Like monocytes, CD14−/lowCD16+ DC subpopulation presented higher levels of CXCL9 and CXCL10 mRNA expression in ASLE group. This data point to a common role of these cells in SLE pathophysiology, as we previously reported [10].

Apparently less sensitive to microinflammatory changes than monocytes, CD14−/lowCD16+ DC express FcγRII CD16+ [60], which allow these cells to respond to peripheral activators motifs like circulating immune complexes. Moreover, these cells are tissue derivated, reentering in the peripheral circulation, as previously reported [61, 62], reflecting in the periphery the tissue injure.
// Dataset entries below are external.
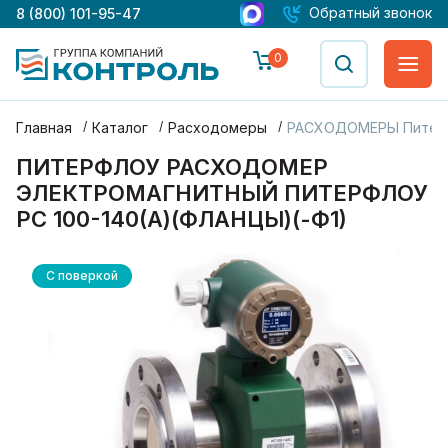
Обратный звонок
8 (800) 101-95-47
0
Главная
Каталог
Расходомеры
РАСХОДОМЕРЫ Питер
ПИТЕРФЛОУ РАСХОДОМЕР
ЭЛЕКТРОМАГНИТНЫЙ ПИТЕРФЛОУ
РС 100-140(А)(ФЛАНЦЫ)(-Ф1)
С поверкой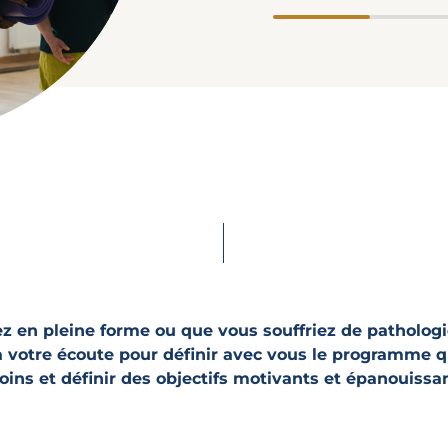
z en pleine forme ou que vous souffriez de pathologi
votre écoute pour définir avec vous le programme q
oins et définir des objectifs motivants et épanouissan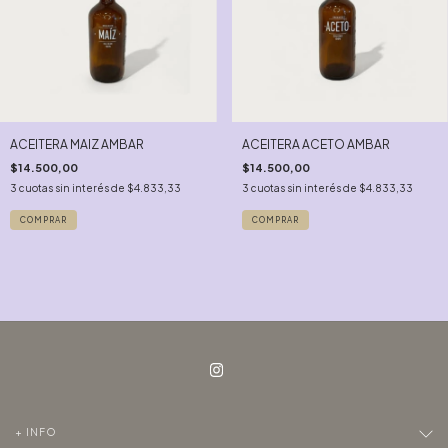
ACEITERA MAIZ AMBAR
ACEITERA ACETO AMBAR
$14.500,00
$14.500,00
3
cuotas sin interés de
$4.833,33
3
cuotas sin interés de
$4.833,33
+ INFO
As we previously described, no significantly differences on CXCL9 and CXCL10 mRNA expression in mDC were observed in SLE patients, when compared with the control group. In agreement with our data, Gerl et al. reported no differences in the expression of CCR7, CCR1, and CCR5 chemokine receptors in mDC from SLE patients [11].

In conclusion our data clearly demonstrates a different role for monocytes and DCs subsets in SLE pathophysiology.

In active disease, peripheral blood monocytes and CD14−/lowCD16+ DCs exhibit an upregulation of chemokine expression, probably due to a higher activation status in the periphery, contributing to the recruitment of neutrophils, monocytes/macrophages, and T and NK cells to peripheral tissues.

In turn, pDCs upregulate IFN-α and downregulate ICOSL mRNA expression in ASLE, exhibiting a pro-inflammatory profile and, conversely, in ISLE they seem to display a more tolerogenic activity.